▸ Short exercise
Reproduce each line of the records below without any change, keeping the lines in their original order.
[Start]
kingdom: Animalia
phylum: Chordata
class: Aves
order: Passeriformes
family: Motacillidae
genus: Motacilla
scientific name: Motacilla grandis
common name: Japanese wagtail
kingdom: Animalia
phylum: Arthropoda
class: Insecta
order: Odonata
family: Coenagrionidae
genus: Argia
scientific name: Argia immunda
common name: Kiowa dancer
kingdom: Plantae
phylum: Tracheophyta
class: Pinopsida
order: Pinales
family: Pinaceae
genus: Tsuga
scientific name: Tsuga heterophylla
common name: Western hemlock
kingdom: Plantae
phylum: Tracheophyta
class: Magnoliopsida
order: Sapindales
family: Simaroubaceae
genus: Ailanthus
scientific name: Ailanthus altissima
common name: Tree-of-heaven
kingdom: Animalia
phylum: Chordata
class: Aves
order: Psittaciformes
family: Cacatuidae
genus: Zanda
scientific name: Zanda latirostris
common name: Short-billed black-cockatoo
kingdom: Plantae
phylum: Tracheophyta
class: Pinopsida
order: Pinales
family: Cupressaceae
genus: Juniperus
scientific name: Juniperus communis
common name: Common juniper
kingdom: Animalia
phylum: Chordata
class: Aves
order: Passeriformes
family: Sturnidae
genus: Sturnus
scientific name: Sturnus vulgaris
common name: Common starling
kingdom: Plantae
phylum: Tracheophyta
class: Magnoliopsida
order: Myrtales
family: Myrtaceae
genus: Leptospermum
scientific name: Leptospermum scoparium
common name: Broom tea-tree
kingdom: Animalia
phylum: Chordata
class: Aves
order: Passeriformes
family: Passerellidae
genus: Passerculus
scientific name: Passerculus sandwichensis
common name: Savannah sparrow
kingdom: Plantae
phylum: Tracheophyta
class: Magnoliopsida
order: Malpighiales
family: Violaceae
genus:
[End]
▸ Output below
kingdom: Animalia
phylum: Chordata
class: Aves
order: Passeriformes
family: Motacillidae
genus: Motacilla
scientific name: Motacilla grandis
common name: Japanese wagtail
kingdom: Animalia
phylum: Arthropoda
class: Insecta
order: Odonata
family: Coenagrionidae
genus: Argia
scientific name: Argia immunda
common name: Kiowa dancer
kingdom: Plantae
phylum: Tracheophyta
class: Pinopsida
order: Pinales
family: Pinaceae
genus: Tsuga
scientific name: Tsuga heterophylla
common name: Western hemlock
kingdom: Plantae
phylum: Tracheophyta
class: Magnoliopsida
order: Sapindales
family: Simaroubaceae
genus: Ailanthus
scientific name: Ailanthus altissima
common name: Tree-of-heaven
kingdom: Animalia
phylum: Chordata
class: Aves
order: Psittaciformes
family: Cacatuidae
genus: Zanda
scientific name: Zanda latirostris
common name: Short-billed black-cockatoo
kingdom: Plantae
phylum: Tracheophyta
class: Pinopsida
order: Pinales
family: Cupressaceae
genus: Juniperus
scientific name: Juniperus communis
common name: Common juniper
kingdom: Animalia
phylum: Chordata
class: Aves
order: Passeriformes
family: Sturnidae
genus: Sturnus
scientific name: Sturnus vulgaris
common name: Common starling
kingdom: Plantae
phylum: Tracheophyta
class: Magnoliopsida
order: Myrtales
family: Myrtaceae
genus: Leptospermum
scientific name: Leptospermum scoparium
common name: Broom tea-tree
kingdom: Animalia
phylum: Chordata
class: Aves
order: Passeriformes
family: Passerellidae
genus: Passerculus
scientific name: Passerculus sandwichensis
common name: Savannah sparrow
kingdom: Plantae
phylum: Tracheophyta
class: Magnoliopsida
order: Malpighiales
family: Violaceae
genus:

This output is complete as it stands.